LC to offer Physician Assistant Medicine degree

Wednesday January 15 2014


jeremy welshLynchburg College, a forerunner in health science education, will offer a Physician Assistant Medicine degree, beginning in summer 2015.  

According to the U. S. Bureau of Labor Statistics, employment of physician assistants is expected to increase 30 percent from 2010 to 2020, much faster than the average growth rate for most occupations. 

Lynchburg College’s 27-month curriculum will lead to a master’s degree. The curriculum is an intensive, rigorous, progressive program of study that includes fundamental science and clinical medicine. The curriculum is built around a modular-based format that allows students to study multiple interrelated components of medicine at the same time.

Students will complete coursework in basic sciences, pharmacology, clinical medicine, patient examination techniques, as well as surgical and technical clinical skills. Many of the courses have lecture and laboratory components and will focus on critical thinking along with problem-based learning and simulation.

Clinical medicine and supervised clinical experiences will be a hallmark of the program. Through a series of clinical rotations, students will have numerous opportunities to develop clinical skills and expand their knowledge by participating in structured clinical experiences under the supervision of licensed health care providers in a variety of specialties. The LC curriculum will also provide opportunities for students to participate in Emergency Medical Services and pre-hospital patient care. 

According to Dr. Edward Polloway, dean of the School of Graduate Studies, Lynchburg College created this program in response to the significant need for trained physician assistants in this region and beyond. “We carefully studied national data on projected opportunities in the field and also responded to the input we received from health care administrators from our region,” he said. “Our short-term goals for the program will be focused on the accreditation process and recruiting students for the first class, which will begin June of 2015,” he explained.

Lynchburg College will host a site visit from the Accreditation Review Commission on Education for the Physician Assistant (ARC-PA) in November of 2014 and will seek to receive accreditation in March of 2015. Recruiting will begin in April of 2014.

“Long-term goals include developing a fellowship (residency) program that will provide extraordinary opportunities for the preparation of our students as they enter this profession and the completion of a state-of-the-art health sciences facility that will house the program,” Polloway said.

The physician assistant has become an essential healthcare provider who has increased affordability and access to care. All 50 states and the District of Columbia allow physician assistants to practice medicine and to prescribe medications. Physician assistants are nationally certified and state-licensed to practice medicine within the team approach to patient-centered care. They perform physical examinations, diagnose and treat illnesses, order and interpret lab tests, perform procedures, and assist in surgery.

Currently, more than 90,000 physician assistants nationwide provide health care, including more than 2,000 physician assistants who are certified in Virginia. rates the physician assistant master’s degree as the number one master’s degree in the United States.

The need for expanded healthcare in underserved areas and rural areas is also increasing. Approximately 20 percent of the U.S. population lives in rural areas, and rural residents are often limited in obtaining essential healthcare by lack of transportation, extreme weather, social isolation or poverty level living conditions.

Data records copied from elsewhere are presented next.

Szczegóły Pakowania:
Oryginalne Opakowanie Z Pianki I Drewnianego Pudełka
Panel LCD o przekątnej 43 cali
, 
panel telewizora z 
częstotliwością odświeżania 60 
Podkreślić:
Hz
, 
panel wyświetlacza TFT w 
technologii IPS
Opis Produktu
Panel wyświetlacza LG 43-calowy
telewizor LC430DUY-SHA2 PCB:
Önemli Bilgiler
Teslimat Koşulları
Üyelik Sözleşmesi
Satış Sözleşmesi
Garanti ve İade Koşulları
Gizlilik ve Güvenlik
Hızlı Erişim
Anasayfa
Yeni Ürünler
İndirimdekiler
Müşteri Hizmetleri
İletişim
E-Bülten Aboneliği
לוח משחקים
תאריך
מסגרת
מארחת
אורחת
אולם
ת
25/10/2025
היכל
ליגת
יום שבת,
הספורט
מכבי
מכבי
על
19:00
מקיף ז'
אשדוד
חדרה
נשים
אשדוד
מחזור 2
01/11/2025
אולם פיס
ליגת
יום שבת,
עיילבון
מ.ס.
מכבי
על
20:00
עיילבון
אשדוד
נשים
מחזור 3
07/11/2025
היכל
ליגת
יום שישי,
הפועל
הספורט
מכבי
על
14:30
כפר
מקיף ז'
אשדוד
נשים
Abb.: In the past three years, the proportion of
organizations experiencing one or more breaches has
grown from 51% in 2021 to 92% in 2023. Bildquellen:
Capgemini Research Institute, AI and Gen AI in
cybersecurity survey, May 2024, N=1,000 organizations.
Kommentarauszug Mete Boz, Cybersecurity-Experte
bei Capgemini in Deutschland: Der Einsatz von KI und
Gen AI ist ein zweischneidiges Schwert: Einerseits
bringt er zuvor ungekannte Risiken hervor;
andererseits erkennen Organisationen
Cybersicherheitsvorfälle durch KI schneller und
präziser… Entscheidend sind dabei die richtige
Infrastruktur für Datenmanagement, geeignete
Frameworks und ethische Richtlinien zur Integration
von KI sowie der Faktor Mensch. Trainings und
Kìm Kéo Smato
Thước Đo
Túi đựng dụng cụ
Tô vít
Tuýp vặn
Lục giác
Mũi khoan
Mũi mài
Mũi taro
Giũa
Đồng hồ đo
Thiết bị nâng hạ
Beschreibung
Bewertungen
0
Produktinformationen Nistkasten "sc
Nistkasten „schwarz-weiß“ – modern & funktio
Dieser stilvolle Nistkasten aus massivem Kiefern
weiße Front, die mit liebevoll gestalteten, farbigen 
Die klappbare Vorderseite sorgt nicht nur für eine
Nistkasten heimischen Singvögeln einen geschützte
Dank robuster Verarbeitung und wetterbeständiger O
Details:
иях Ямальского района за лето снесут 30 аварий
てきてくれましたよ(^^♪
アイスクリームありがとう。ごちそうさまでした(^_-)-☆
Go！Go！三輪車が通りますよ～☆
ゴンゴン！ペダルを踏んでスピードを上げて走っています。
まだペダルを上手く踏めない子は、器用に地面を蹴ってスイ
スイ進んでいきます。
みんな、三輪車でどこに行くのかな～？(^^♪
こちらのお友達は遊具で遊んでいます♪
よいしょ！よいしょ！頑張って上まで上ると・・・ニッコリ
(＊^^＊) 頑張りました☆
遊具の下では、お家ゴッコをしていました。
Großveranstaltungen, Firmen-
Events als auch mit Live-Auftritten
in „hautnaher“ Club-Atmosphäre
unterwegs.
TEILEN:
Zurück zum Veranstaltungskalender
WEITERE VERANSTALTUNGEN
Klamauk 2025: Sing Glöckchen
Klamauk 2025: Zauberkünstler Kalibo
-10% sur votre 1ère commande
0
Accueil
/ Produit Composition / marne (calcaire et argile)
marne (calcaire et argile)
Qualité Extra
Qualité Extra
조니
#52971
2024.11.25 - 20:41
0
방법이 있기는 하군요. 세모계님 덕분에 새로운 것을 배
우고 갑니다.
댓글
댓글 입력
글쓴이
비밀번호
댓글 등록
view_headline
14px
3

Presently, 17 percent of physician assistants practice in rural areas nationally as compared with 10 percent of physicians.

Dr. Jeremy Welsh (pictured above) serves as program director and Dr. John D. (Dan) Johnson III serves as medical director. Dr. Johnson  works with the physician assistants at Centra’s emergency department. “Our local PAs not only provide quality care in family medicine but also serve patients in many medical specialties,” he said. “I foresee the role of the physician assistant continuing to expand while filling the void left by a predicted future physician shortage.”

Additional information on the Physician Assistant Medicine program is available at or by contacting Dr. Jeremy Welsh at 544-8876.

The program offering is contingent upon the approval of the Southern Association of Colleges and Schools Commission on Colleges, SACSCOC. Lynchburg College has applied for provisional accreditation from the Accreditation Review Commission on Education for the Physician Assistant (ARC-PA). The College anticipates matriculating its first class in June 2015, pending provisional accreditation in March 2015. Provisional accreditation is an accreditation status for a new PA program that has not yet enrolled students, but at the time of its comprehensive accreditation review, has demonstrated its preparedness to initiate a program in accordance with the accreditation standards. The program will not commence in the event that this provisional accreditation is not received.